Source extract:
LeetCode 1439: Find the Kth Smallest Sum of a Matrix With Sorted Rows

Explanation

To find the kth smallest sum of arrays formed by choosing one element from each row of the given matrix with sorted rows, we can use a priority queue (min-heap) to keep track of the sums while exploring all possible combinations. We start by adding the first element of each row to the priority queue. Then in each iteration, we pop the smallest sum from the priority queue, add the next element from the corresponding row, and push the updated sum back into the priority queue. We repeat this process k times to find the kth smallest sum.

Algorithm:

1. Initialize a priority queue with the first element from each row.
2. Repeat the following steps k times:
   • Pop the smallest sum from the priority queue.
   • For each popped sum, add the next element from the corresponding row and push the updated sum back into the priority queue.
3. Return the kth smallest sum.

Time Complexity: O(klogk) - We perform k iterations, each requiring logk time to adjust the priority queue.

Space Complexity: O(k) - We maintain a priority queue with at most k elements.

import java.util.PriorityQueue;

class Solution {
    public int kthSmallest(int[][] mat, int k) {
        int m = mat.length, n = mat[0].length;
        PriorityQueue<Integer> pq = new PriorityQueue<>();
        int sum = 0;
        for (int i = 0; i < m; i++) {
            sum += mat[i][0];
        }
        pq.offer(sum);
        for (int i = 0; i < k - 1; i++) {
            int currentSum = pq.poll();
            for (int j = 0; j < m; j++) {
                for (int p = 1; p < n; p++) {
                    int newSum = currentSum - mat[j][p - 1] + mat[j][p];
                    pq.offer(newSum);
                }
            }
        }
        return pq.poll();
    }
}

What is expected: Give every numbered step of the algorithm in the LeetCode 1439 write-up. The listing that comes next is from a different source than the LeetCode write-up.

Supplied information:
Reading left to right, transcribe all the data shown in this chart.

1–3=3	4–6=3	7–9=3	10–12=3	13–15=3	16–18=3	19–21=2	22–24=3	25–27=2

Exercise output:
1. Initialize a priority queue with the first element from each row.
2. Repeat the following steps k times:
   • Pop the smallest sum from the priority queue.
   • For each popped sum, add the next element from the corresponding row and push the updated sum back into the priority queue.
3. Return the kth smallest sum.